Après la mise en garde vient la sanction. L’Arcom (ex-CSA) a saisi la justice 8 mars et demande le blocage de 5 sites pornographiques: Pornhub, Tukif, XHamster, Xnxx et Xvidéos. Le gendarme de l’audiovisuel avait adressé une injonction aux plateformes et laissé 15 jours pour se mettre en conformité avec la loi. Les constats d’huissiers reçus par l’autorité montrent que les hébergeurs n’ont pas respecté ces délais.
Depuis le vote de la loi contre les violences conjugales en 2020, un amendement précise que les sites ne peuvent plus se contenter de demander aux internautes de déclarer qu’ils sont majeurs en cliquant sur une simple case. Avec l’entrée en vigueur de cette législation et le décret d’application paru en octobre, l’Arcom a la capacité de saisir la justice. En fonction de la décision du juge, les fournisseurs d’accès à internet seront contraints ou non de bloquer l’accès aux sites incriminés. En cas de blocage, les visiteurs du site pornographique seront renvoyés vers une page dédiée de l’Arcom.
Aucune consigne officielle
Les diffuseurs de contenus pornographiques sont donc tenus, en théorie, de contrôler l’âge de leurs visiteurs. Mais comment ? Il n’existe à ce jour aucune méthode légale pour y parvenir. Le régulateur lui-même n’a jamais donné de lignes directrices aux plateformes.

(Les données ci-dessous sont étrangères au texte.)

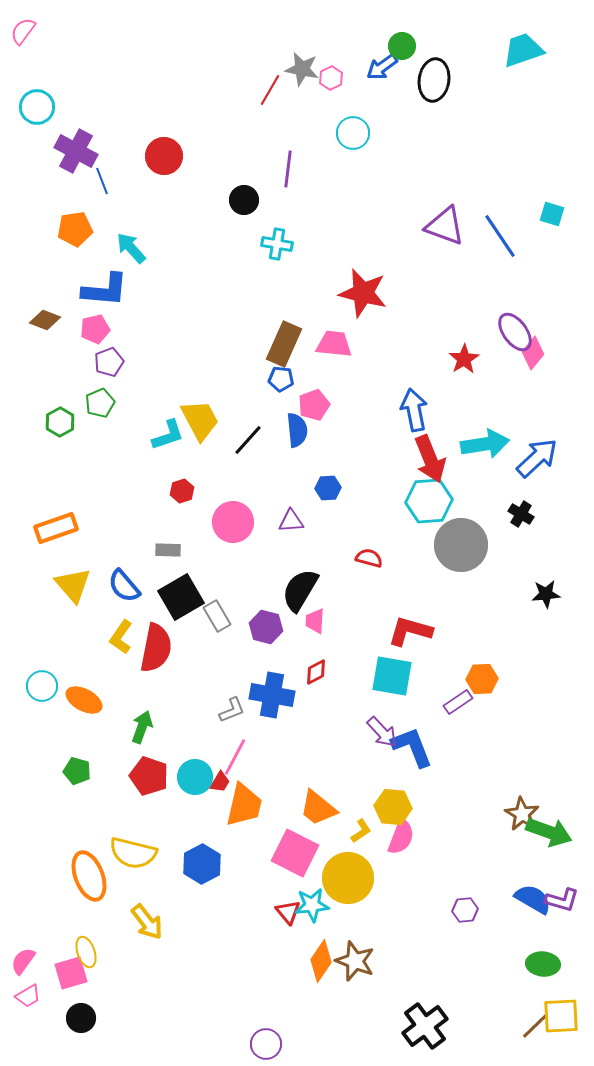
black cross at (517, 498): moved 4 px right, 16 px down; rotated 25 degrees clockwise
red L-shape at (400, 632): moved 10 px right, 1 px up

Dans son avis rendu le 3 juin 2021, la Commission nationale de l’informatique et des libertés (Cnil) a décrété qu’un système de vérification qui collecte des informations sur l’identité des internautes serait, dans ce contexte, illégal et risqué. « Une telle collecte de données présenterait, en effet, des risques importants pour les personnes concernées dès lors que leur orientation sexuelle – réelle ou supposée – pourrait être déduite des contenus visualisés et directement rattachée à leur identité », alerte le gendarme des données privées.
Face à ces contradictions légales, la sénatrice Les Républicains Marie Mercier, rapporteuse de l’amendement, rappelait en novembre que c’est aux sites de trouver une solution : « Je ne veux pas savoir comment ils se débrouillent, mais ils doivent trouver une solution. La loi, c’est la loi. »
Des solutions peu coûteuses
Du côté des sites pornographiques, l’option mise en avant est un recours à des tiers vérificateurs, des sociétés spécialisés dans la vérification d’identité. Ils servent d’intermédiaires entre les sites et les utilisateurs, garantissant au passage l’anonymat. Ces services s’achètent «à partir de 500 euros», comme l’indiquait Grégory Dorcel, directeur général du groupe Dorcel à l’AFP.
Les réticences des plateformes face à la régulation proviennent de leur modèle économique. La plupart des recettes qu’ils perçoivent viennent de la publicité. En bloquant l’entrée de certains publics, ou en décourageant d’autres, leurs revenus risquent de s’effondrer. Il reste cependant difficile de jauger de l’impact de telles mesures, les acteurs restants très discrets sur leurs audiences et les sommes engrangées.